MLB statistics (through 2026 season)
- Win–loss record: 0–0
- Earned run average: 9.39
- Strikeouts: 6
- Stats at Baseball Reference

Teams
- Miami Marlins (2025–present);

= Patrick Monteverde =

American baseball player (born 1997)

Patrick Dillon Monteverde (born September 24, 1997) is an American professional baseball pitcher for the Miami Marlins of Major League Baseball (MLB).

==Career==
Monteverde attended Fox Chapel Area High School in Pittsburgh, Pennsylvania, and played college baseball at Virginia Wesleyan University, Seton Hill University and Texas Tech University. He was drafted by the Miami Marlins in the eighth round of the 2021 MLB draft.

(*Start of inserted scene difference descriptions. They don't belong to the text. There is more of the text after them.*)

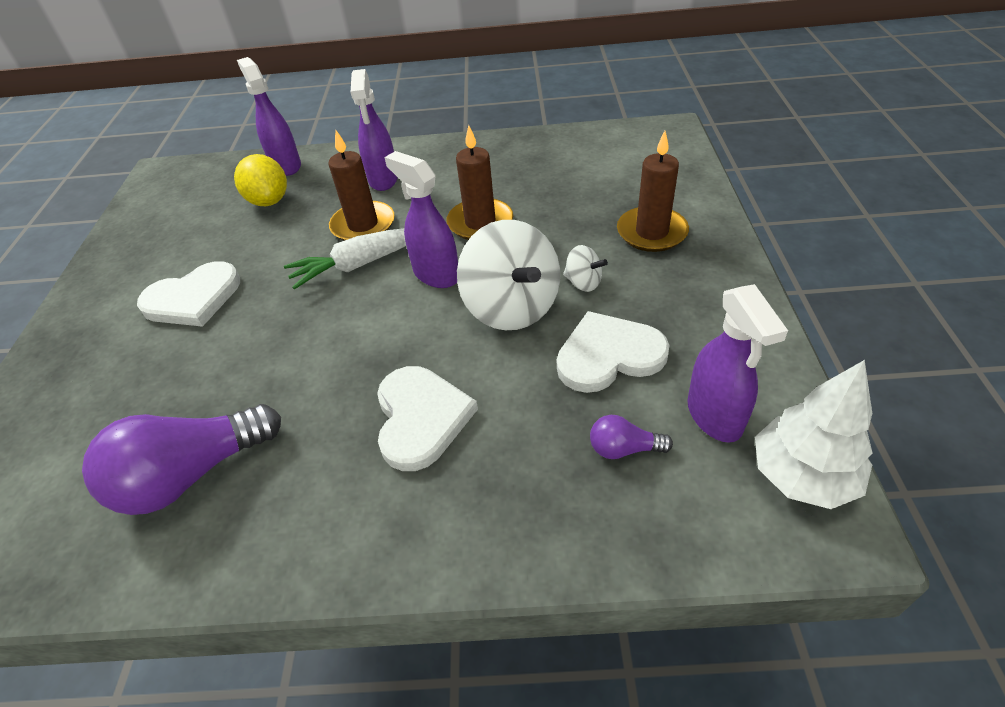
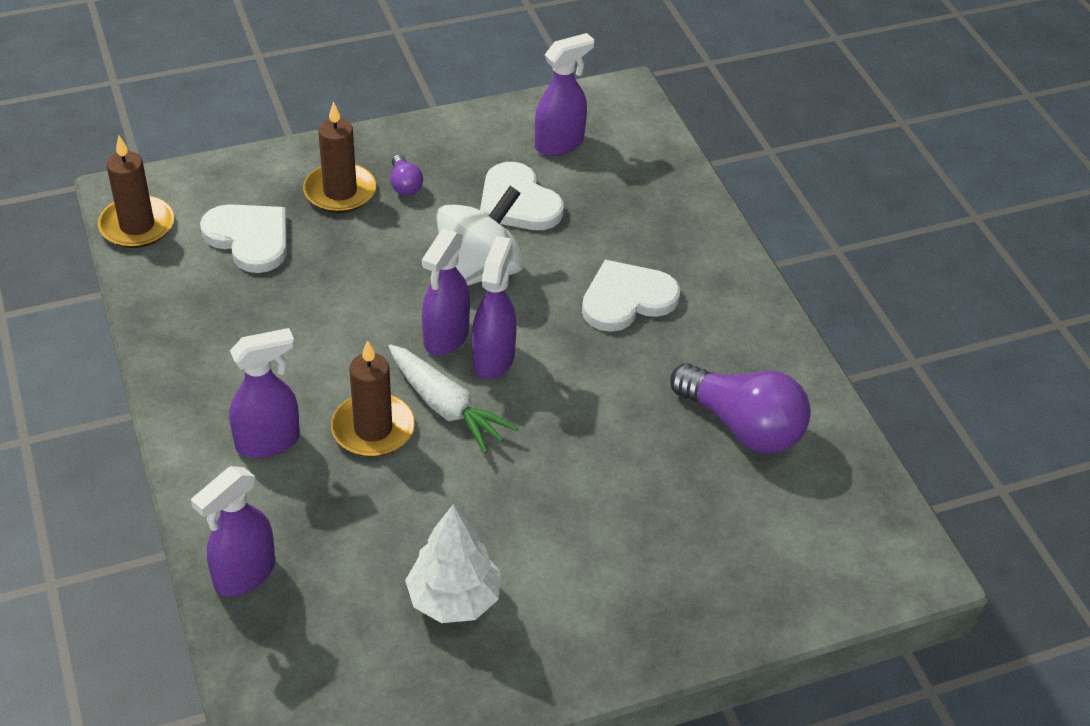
camera: 115 degrees left, 0 degrees up
white heart [137,261,240,327] -> white heart moved to [200,204,286,273]
yellow lemon [234,154,287,206] -> none
brown candle [447,125,513,240] -> brown candle moved to [98,136,174,248]
white spinning top [563,245,608,292] -> none
purple light bulb [590,415,673,459] -> purple light bulb moved to [390,154,423,196]
white tree [755,360,872,509] -> white tree moved to [405,504,501,623]
none -> purple spray bottle [472,236,516,380]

Monteverde made his professional debut with the Florida Complex League Marlins. He pitched 2022 with the Beloit Sky Carp and Pensacola Blue Wahoos and started 2023 with Pensacola.

Monteverde was assigned to the Triple-A Jacksonville Jumbo Shrimp to begin the 2025 season. On April 19, 2025, Monteverde was selected to the 40-man roster and promoted to the major leagues for the first time. He made his MLB debut that day against the Philadelphia Phillies, allowing four runs on nine hits with four strikeouts over 3 2/3 innings. Monteverde was designated for assignment by Miami the next day, following the promotions of Cade Gibson and Ronny Simon. He cleared waivers and was sent outright to Triple-A Jacksonville on April 23. In 25 total appearances (including 15 starts) for the Jumbo Shrimp, Monteverde compiled a 6–5 record and 4.66 ERA with 85 strikeouts across 94 2/3 innings pitched.

Monteverde returned to Jacksonville to begin the 2026 season, recording a 3–2 record and 5.84 ERA with 66 strikeouts across 25 games (including 18 starts). On August 26, 2026, the Marlins selected Monteverde's contract, adding him to their active roster.